Problem statement:
Would you count the lines in the entries below that contain "check"? Reply with the number only.

Exercise data:
▶
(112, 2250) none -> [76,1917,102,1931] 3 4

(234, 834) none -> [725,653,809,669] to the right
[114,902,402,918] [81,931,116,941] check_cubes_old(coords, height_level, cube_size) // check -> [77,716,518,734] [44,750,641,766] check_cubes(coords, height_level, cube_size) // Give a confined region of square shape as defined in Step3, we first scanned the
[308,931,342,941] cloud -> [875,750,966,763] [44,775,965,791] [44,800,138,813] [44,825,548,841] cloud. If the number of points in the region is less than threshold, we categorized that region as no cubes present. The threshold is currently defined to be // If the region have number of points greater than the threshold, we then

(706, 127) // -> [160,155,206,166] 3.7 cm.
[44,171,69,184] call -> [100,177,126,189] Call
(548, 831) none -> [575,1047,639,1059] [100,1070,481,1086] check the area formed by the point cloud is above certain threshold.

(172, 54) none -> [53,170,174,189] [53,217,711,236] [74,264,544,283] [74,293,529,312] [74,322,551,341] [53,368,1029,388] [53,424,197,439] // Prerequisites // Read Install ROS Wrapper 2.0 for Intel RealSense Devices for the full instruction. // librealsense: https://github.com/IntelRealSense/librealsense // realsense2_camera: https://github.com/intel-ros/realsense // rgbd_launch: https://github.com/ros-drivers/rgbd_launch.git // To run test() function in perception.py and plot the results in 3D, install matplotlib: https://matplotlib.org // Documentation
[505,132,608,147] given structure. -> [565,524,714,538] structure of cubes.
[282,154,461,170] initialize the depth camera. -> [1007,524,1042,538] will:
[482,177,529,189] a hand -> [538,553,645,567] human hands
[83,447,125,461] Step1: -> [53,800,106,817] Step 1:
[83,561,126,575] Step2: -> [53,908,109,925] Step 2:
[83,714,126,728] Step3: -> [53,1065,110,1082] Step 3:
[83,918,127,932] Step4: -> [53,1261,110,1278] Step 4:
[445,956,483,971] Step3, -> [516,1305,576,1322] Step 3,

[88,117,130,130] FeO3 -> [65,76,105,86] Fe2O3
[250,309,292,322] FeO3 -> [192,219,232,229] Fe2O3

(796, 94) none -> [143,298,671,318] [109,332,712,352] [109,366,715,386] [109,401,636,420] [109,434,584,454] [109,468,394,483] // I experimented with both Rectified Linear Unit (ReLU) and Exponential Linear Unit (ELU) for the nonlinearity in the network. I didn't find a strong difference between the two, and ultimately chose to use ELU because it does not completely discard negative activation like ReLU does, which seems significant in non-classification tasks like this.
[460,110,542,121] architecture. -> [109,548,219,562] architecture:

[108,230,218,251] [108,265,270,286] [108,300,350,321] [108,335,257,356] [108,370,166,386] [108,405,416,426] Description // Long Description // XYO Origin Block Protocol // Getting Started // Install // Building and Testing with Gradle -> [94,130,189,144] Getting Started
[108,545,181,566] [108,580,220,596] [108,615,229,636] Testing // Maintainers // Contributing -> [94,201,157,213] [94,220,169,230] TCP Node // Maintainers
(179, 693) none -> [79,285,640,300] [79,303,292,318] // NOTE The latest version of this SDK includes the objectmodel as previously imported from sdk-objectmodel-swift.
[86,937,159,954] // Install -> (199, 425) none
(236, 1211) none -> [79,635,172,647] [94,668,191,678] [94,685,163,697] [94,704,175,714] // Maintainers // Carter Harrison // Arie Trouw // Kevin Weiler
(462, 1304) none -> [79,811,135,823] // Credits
◀
Solution to the exercise:
2